Dataset entries
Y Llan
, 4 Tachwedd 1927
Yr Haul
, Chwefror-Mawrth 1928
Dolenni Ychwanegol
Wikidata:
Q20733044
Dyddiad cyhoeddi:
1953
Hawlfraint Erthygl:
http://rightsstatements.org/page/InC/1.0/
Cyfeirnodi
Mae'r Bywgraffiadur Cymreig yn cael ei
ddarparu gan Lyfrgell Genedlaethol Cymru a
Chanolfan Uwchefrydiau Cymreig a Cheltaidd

-- WORK ITEM --
Copy the rows above word for word, keeping every line in its original order.

-- RESULT FOR THIS TASK --
Y Llan
, 4 Tachwedd 1927
Yr Haul
, Chwefror-Mawrth 1928
Dolenni Ychwanegol
Wikidata:
Q20733044
Dyddiad cyhoeddi:
1953
Hawlfraint Erthygl:
http://rightsstatements.org/page/InC/1.0/
Cyfeirnodi
Mae'r Bywgraffiadur Cymreig yn cael ei
ddarparu gan Lyfrgell Genedlaethol Cymru a
Chanolfan Uwchefrydiau Cymreig a Cheltaidd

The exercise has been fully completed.